Langford 120, Melbourne, Australia
2011

This exhibition of recent paintings and works on paper by Irene Barberis and Wilma Tabacco reaffirms their long-standing deployment of colour for its expressive potentialities.  Although colour and form are inevitably viewed simultaneously Barberis and Tabacco, each in the evolution of their own idiolect, have created works in which colour acts as a primary visual stimulant and as a symbolic code.  

‘I found I could say things with colors that I couldn't say in any other way – things that I had no words for’ 
(Georgia O’Keeffe)

‘Color is the place where our brain and the universe meet’ (Paul Klee)

‘He who wishes to become a master of color must see, feel, and experience each individual color in its endless combinations with all other colors’ (Johannes Itten)

‘I can paint you the skin of Venus with mud, provided you let me surround it as I will’ (Eugene Delacroix)
 

One thrills at the myriad of quotes by artists and philosophers across the ages, its fascinating; all responding, reading, seeing and using colour in significantly unique ways.

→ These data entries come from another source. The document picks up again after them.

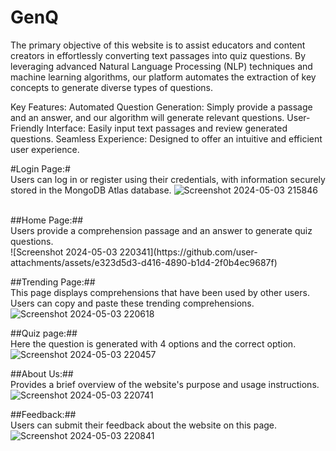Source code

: # GenQ
The primary objective of this website is to assist educators and content creators in effortlessly converting text passages into quiz questions. By leveraging advanced Natural Language Processing (NLP) techniques and machine learning algorithms, our platform automates the extraction of key concepts to generate diverse types of questions.

Key Features:
Automated Question Generation: Simply provide a passage and an answer, and our algorithm will generate relevant questions.
User-Friendly Interface: Easily input text passages and review generated questions.
Seamless Experience: Designed to offer an intuitive and efficient user experience.
<br>

#Login Page:#
<br>
Users can log in or register using their credentials, with information securely stored in the MongoDB Atlas database.
![Screenshot 2024-05-03 215846](https://github.com/user-attachments/assets/8080eb92-83b1-46be-9908-6a62616d6e2e)

<br>
##Home Page:##
<br>
Users provide a comprehension passage and an answer to generate quiz questions.
<br>
![Screenshot 2024-05-03 220341](https://github.com/user-attachments/assets/e323d5d3-d416-4890-b1d4-2f0b4ec9687f)


##Trending Page:##
<br>
This page displays comprehensions that have been used by other users. Users can copy and paste these trending comprehensions.
<br>
![Screenshot 2024-05-03 220618](https://github.com/user-attachments/assets/a1bed5cd-bc30-4916-9a6a-6061b5042239)

##Quiz page:##
<br>
Here the question is generated with 4 options and the correct option.
![Screenshot 2024-05-03 220457](https://github.com/user-attachments/assets/b6543d2f-b681-4312-ab28-ab5defef139e)
<br>

##About Us:##
<br>
Provides a brief overview of the website's purpose and usage instructions.
![Screenshot 2024-05-03 220741](https://github.com/user-attachments/assets/142ba765-22a2-4190-bc79-056c5acb452b)
<br>

##Feedback:##
<br>
Users can submit their feedback about the website on this page.
![Screenshot 2024-05-03 220841](https://github.com/user-attachments/assets/700baf3a-e1fb-4488-9d3a-d701b2dfda74)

The language of colour to me, be it through a logical system or an intuitive response, is the measure by which my discourse intersects with knowledges, in signs, codes, patterns and indices. 


In this exhibition, ‘greenpinkpurpleblue’ sentences of colour are hand-painted in quadrants of concentric circles: Some circles are generated by the symbolic colour codes of the Apocalypse, reflecting early illuminated Manuscripts of the Speculum Theologie, while others engage an intuitive colour positioning through a replication of the magnified edges of my early large scale figurative paintings, where ‘edge’ becomes the site of the liminal, a parallax.

Colour of course is light…with psychology bandaged to it some would say.